Mubadalah.id – Di ruang publik, perspektif mubadalah meniscayakan adanya kesetaraan perempuan dan laki-laki sebagai warga negara di mata hukum.
Sehingga, keduanya memiliki hak dan kewajiban yang sama, agar bisa saling mengisi, memperkuat, dan membangun kehidupan sosial yang baik bagi segenap masyarakat.
Sebagaimana laki-laki, perempuan juga harus diberi kesempatan yang luas untuk bisa berkontribusi di ruang publik dan mengambil manfaat darinya.
Pada saat yang sama, laki-laki juga harus kita dorong untuk berkontribusi di ruang domestik dan menikmati keintiman dengan keluarga, terutama anak-anak.
Tentu saja, tanpa mengesampingkan kemungkinan adanya perbedaan-perbedaan yang khas antara laki-laki dan perempuan. Bahkan, ada perbedaan di antara individu-individu, terutama yang memiliki kebutuhan khusus.
Ruang Domestik
Di ruang domestik, perspektif mubadalah menegaskan pentingnya relasi yang saling melayani, menguatkan, dan membahagiakan antara suami dan istri, serta orang tua dan anak.
Kerja-kerja rumah tangga dan mengurus anak menjadi tanggung jawab bersama. Kebahagiaan juga menjadi hak bersama.
Logika mubadalah menegaskan bahwa jika senyum, keramahan, melayani, dan segala tindakan yang menyenangkan adalah baik istri lakukan kepada suami, maka ia juga baik suami lakukan pada istri.
Begitu pun, jika berkata buruk, tidak pandai bersyukur, menghina, mengumpat, memukul, dan kekerasan.
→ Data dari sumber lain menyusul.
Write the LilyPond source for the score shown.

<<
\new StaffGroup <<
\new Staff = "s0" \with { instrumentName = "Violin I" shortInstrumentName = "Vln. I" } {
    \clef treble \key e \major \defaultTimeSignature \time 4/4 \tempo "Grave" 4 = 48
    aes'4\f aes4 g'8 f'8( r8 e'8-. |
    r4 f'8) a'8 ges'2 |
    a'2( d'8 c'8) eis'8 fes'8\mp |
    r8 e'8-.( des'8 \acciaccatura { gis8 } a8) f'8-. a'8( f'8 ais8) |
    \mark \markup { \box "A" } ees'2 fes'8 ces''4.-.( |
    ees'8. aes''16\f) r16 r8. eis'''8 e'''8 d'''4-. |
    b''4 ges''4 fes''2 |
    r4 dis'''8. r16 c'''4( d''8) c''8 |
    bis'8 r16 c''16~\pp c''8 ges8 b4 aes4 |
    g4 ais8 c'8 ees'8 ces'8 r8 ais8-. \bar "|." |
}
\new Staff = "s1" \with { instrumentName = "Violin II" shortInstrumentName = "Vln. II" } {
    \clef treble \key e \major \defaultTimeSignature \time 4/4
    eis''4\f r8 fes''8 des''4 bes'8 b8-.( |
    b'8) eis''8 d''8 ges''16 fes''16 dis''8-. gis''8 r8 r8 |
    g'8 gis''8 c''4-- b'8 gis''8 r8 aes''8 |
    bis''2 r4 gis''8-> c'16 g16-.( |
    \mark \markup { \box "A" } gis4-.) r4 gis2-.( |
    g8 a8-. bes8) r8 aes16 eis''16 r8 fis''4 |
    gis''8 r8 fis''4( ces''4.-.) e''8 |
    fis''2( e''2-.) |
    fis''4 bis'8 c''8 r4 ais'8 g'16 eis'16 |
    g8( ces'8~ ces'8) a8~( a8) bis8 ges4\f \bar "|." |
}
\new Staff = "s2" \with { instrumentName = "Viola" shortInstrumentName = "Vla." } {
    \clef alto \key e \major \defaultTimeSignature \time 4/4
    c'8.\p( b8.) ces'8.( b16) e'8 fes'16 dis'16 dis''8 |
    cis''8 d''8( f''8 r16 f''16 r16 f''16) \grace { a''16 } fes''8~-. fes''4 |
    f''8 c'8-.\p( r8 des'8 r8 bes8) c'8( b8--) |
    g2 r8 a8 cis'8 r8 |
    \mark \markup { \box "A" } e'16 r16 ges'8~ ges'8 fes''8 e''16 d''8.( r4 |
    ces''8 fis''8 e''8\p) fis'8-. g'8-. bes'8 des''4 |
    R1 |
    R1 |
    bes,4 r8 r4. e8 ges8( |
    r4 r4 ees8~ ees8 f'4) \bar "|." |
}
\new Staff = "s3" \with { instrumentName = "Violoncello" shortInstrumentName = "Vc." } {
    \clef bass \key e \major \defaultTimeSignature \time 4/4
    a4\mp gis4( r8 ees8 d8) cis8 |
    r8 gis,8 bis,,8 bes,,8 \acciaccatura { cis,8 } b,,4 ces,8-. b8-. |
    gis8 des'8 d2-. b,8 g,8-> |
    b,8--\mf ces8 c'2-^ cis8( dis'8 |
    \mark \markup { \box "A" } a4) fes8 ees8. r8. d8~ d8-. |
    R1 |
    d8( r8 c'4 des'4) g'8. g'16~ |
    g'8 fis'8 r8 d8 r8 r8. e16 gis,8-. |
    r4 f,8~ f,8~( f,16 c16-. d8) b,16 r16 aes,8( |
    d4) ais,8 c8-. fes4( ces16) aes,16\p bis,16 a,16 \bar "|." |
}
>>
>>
Serta melakukan segala tindakan yang tidak menyenangkan adalah buruk diterima suami dari istri.
Maka suami juga harus menghindari sikap dan perilaku tersebut agar tidak terjadi pada istri sama sekali.
Inilah contoh penjelasan sikap mubadalah dalam kehidupan rumah tangga. *
*Sumber: tulisan Faqihuddin Abdul Kodir dalam buku Qiraah Mubadalah.